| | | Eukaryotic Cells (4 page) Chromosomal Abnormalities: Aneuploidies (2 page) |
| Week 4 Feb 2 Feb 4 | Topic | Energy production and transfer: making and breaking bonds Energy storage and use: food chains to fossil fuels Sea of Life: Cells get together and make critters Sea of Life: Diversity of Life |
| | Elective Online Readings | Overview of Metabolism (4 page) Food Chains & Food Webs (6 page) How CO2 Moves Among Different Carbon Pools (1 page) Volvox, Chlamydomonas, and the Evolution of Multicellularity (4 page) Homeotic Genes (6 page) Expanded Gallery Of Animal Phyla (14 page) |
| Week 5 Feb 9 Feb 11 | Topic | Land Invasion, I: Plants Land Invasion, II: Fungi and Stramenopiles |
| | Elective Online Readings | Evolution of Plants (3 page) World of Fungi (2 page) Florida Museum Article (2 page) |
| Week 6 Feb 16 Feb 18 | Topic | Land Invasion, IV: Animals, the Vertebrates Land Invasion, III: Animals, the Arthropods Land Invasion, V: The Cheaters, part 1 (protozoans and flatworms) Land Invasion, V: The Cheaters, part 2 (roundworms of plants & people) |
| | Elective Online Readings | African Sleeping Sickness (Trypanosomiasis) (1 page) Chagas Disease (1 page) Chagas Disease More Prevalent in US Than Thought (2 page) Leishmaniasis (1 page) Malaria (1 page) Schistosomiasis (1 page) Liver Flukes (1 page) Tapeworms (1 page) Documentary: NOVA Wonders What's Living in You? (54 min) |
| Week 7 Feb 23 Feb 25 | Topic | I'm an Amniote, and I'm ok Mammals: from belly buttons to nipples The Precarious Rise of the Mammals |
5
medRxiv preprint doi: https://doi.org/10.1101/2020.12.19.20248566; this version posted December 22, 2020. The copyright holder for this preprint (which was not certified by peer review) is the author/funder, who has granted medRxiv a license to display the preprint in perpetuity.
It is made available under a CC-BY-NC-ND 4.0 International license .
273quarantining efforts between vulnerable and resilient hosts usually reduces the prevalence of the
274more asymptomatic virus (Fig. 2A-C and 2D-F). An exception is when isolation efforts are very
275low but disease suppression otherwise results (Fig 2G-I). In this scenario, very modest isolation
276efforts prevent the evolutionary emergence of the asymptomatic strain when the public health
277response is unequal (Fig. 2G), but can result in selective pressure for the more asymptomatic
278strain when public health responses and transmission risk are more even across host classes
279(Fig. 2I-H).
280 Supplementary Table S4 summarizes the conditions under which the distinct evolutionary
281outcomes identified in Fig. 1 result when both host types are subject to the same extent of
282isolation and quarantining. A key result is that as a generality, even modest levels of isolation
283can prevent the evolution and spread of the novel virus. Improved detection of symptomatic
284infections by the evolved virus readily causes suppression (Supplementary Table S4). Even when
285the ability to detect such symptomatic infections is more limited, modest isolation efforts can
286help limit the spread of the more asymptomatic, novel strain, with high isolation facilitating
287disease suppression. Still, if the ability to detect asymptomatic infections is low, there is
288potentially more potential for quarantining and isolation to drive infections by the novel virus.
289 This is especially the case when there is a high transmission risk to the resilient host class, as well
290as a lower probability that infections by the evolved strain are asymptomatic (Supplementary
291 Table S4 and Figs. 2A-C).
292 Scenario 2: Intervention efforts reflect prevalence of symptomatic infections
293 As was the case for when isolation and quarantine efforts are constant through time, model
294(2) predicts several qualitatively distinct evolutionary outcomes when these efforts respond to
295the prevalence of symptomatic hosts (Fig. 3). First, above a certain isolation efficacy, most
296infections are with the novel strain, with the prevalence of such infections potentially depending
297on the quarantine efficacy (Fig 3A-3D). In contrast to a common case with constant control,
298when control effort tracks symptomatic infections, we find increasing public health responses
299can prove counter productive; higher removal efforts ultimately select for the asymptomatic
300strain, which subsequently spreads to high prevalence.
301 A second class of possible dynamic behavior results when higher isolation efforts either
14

- [About this exercise]
Each line of the material should be duplicated exactly, please.

- [Finished exercise]
| | | Eukaryotic Cells (4 page) Chromosomal Abnormalities: Aneuploidies (2 page) |
| Week 4 Feb 2 Feb 4 | Topic | Energy production and transfer: making and breaking bonds Energy storage and use: food chains to fossil fuels Sea of Life: Cells get together and make critters Sea of Life: Diversity of Life |
| | Elective Online Readings | Overview of Metabolism (4 page) Food Chains & Food Webs (6 page) How CO2 Moves Among Different Carbon Pools (1 page) Volvox, Chlamydomonas, and the Evolution of Multicellularity (4 page) Homeotic Genes (6 page) Expanded Gallery Of Animal Phyla (14 page) |
| Week 5 Feb 9 Feb 11 | Topic | Land Invasion, I: Plants Land Invasion, II: Fungi and Stramenopiles |
| | Elective Online Readings | Evolution of Plants (3 page) World of Fungi (2 page) Florida Museum Article (2 page) |
| Week 6 Feb 16 Feb 18 | Topic | Land Invasion, IV: Animals, the Vertebrates Land Invasion, III: Animals, the Arthropods Land Invasion, V: The Cheaters, part 1 (protozoans and flatworms) Land Invasion, V: The Cheaters, part 2 (roundworms of plants & people) |
| | Elective Online Readings | African Sleeping Sickness (Trypanosomiasis) (1 page) Chagas Disease (1 page) Chagas Disease More Prevalent in US Than Thought (2 page) Leishmaniasis (1 page) Malaria (1 page) Schistosomiasis (1 page) Liver Flukes (1 page) Tapeworms (1 page) Documentary: NOVA Wonders What's Living in You? (54 min) |
| Week 7 Feb 23 Feb 25 | Topic | I'm an Amniote, and I'm ok Mammals: from belly buttons to nipples The Precarious Rise of the Mammals |
5
medRxiv preprint doi: https://doi.org/10.1101/2020.12.19.20248566; this version posted December 22, 2020. The copyright holder for this preprint (which was not certified by peer review) is the author/funder, who has granted medRxiv a license to display the preprint in perpetuity.
It is made available under a CC-BY-NC-ND 4.0 International license .
273quarantining efforts between vulnerable and resilient hosts usually reduces the prevalence of the
274more asymptomatic virus (Fig. 2A-C and 2D-F). An exception is when isolation efforts are very
275low but disease suppression otherwise results (Fig 2G-I). In this scenario, very modest isolation
276efforts prevent the evolutionary emergence of the asymptomatic strain when the public health
277response is unequal (Fig. 2G), but can result in selective pressure for the more asymptomatic
278strain when public health responses and transmission risk are more even across host classes
279(Fig. 2I-H).
280 Supplementary Table S4 summarizes the conditions under which the distinct evolutionary
281outcomes identified in Fig. 1 result when both host types are subject to the same extent of
282isolation and quarantining. A key result is that as a generality, even modest levels of isolation
283can prevent the evolution and spread of the novel virus. Improved detection of symptomatic
284infections by the evolved virus readily causes suppression (Supplementary Table S4). Even when
285the ability to detect such symptomatic infections is more limited, modest isolation efforts can
286help limit the spread of the more asymptomatic, novel strain, with high isolation facilitating
287disease suppression. Still, if the ability to detect asymptomatic infections is low, there is
288potentially more potential for quarantining and isolation to drive infections by the novel virus.
289 This is especially the case when there is a high transmission risk to the resilient host class, as well
290as a lower probability that infections by the evolved strain are asymptomatic (Supplementary
291 Table S4 and Figs. 2A-C).
292 Scenario 2: Intervention efforts reflect prevalence of symptomatic infections
293 As was the case for when isolation and quarantine efforts are constant through time, model
294(2) predicts several qualitatively distinct evolutionary outcomes when these efforts respond to
295the prevalence of symptomatic hosts (Fig. 3). First, above a certain isolation efficacy, most
296infections are with the novel strain, with the prevalence of such infections potentially depending
297on the quarantine efficacy (Fig 3A-3D). In contrast to a common case with constant control,
298when control effort tracks symptomatic infections, we find increasing public health responses
299can prove counter productive; higher removal efforts ultimately select for the asymptomatic
300strain, which subsequently spreads to high prevalence.
301 A second class of possible dynamic behavior results when higher isolation efforts either
14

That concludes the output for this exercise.